Upon formation in 1918, the battalion had adopted a vertical black and gold rectangle unit colour patch (UCP), which was usually worn above the crossed guns badge of the Machine Gun Corps. While the battalion's constituent companies had previously been issued distinctive UCPs, upon the formation of the battalion these were replaced by the single battalion patch. The black and gold colours were chosen to signify that the unit as a machine gun unit, while the vertical rectangle showed that the 5th Machine Gun Battalion was part of the 5th Division, which used the same shape UCP for the majority of its units.

==Legacy==
In the inter-war years, the machine gun battalion concept was discontinued in the Australian Army, and in the 1920s medium machine gun platoons were added to the organisation of standard infantry battalions. According to Alexander Rodger, as a result of the decision not to re-raise machine gun battalions in the early interwar years, no battle honours were subsequently awarded to the 5th Machine Gun Battalion – or any other World War I machine gun battalion – as there was no equivalent unit to perpetuate the honours when they were promulgated by the Australian Army in 1927.

Nevertheless, the machine gun battalion concept was revived again in 1937 as fears of war in Europe surfaced again, and four Australian Light Horse regiments – the 1st, 16th, 17th and 18th – were converted into machine gun regiments. Following the outbreak of World War II, four machine gun battalions were raised as part of the Second Australian Imperial Force, each assigned at divisional level. Several more units were raised within the Militia including the 6th and 7th Machine Gun Battalions, which served in New Guinea, and several more light horse regiments were also converted for garrison duties, including the 14th, 19th, 25th and 26th.

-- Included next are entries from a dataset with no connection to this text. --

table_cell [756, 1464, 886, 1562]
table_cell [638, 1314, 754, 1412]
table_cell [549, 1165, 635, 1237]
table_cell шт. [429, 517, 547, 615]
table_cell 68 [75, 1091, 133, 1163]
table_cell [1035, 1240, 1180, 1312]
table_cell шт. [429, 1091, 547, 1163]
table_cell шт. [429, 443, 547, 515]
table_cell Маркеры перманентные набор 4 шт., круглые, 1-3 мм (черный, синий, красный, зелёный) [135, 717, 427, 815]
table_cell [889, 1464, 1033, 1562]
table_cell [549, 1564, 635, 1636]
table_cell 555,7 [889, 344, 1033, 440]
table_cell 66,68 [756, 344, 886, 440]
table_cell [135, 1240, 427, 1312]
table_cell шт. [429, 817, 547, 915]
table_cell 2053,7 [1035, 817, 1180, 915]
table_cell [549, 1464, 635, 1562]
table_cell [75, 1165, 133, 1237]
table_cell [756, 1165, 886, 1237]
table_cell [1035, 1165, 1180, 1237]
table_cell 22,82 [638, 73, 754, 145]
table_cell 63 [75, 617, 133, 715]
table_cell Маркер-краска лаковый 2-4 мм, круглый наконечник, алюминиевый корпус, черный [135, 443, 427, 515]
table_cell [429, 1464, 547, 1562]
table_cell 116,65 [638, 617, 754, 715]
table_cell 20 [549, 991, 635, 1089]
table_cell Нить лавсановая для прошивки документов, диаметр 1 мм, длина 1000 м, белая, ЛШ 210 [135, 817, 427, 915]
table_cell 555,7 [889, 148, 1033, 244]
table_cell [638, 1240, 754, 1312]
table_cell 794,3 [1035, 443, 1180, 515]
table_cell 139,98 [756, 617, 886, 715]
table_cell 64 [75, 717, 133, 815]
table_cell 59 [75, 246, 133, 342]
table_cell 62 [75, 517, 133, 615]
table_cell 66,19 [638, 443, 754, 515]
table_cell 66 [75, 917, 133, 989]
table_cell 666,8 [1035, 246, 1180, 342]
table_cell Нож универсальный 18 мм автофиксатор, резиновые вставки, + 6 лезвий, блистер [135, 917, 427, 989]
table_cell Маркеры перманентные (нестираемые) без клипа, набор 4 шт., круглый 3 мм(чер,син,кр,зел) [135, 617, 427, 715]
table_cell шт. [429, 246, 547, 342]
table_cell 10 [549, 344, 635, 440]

For its part, the 5th Machine Gun Battalion was re-raised in August/September 1942 amidst the backdrop of the Japanese advance in the Pacific and fighting in New Guinea. Formed as a Militia unit at Landsborough, Queensland, it was equipped with 48 Vickers medium machine guns, and drew its personnel from the machine gun companies originally assigned to the 33rd, 45th, 46th, 52nd and 59th Infantry Battalions. When it was re-raised in 1942, the 5th Machine Gun Battalion adopted a new colour patch: a black, green and gold triangle. Defensive duties were undertaken in south-east Queensland throughout 1942, before the battalion was ordered to proceed to the Torres Strait in January 1943. There, they undertook garrison duties as part of Torres Strait Force, replacing the 62nd Infantry Battalion, which was redeployed to Merauke. The battalion remained there until July 1944, when it was relieved by the 26th Infantry Battalion and returned to mainland Australia. It was disbanded in September 1944 at Glenfield, New South Wales. At the end of that war, the decision was made to return medium machine guns to the establishment of individual infantry battalions. Consequently, since then no further machine gun battalions have been raised as part of the Australian Army.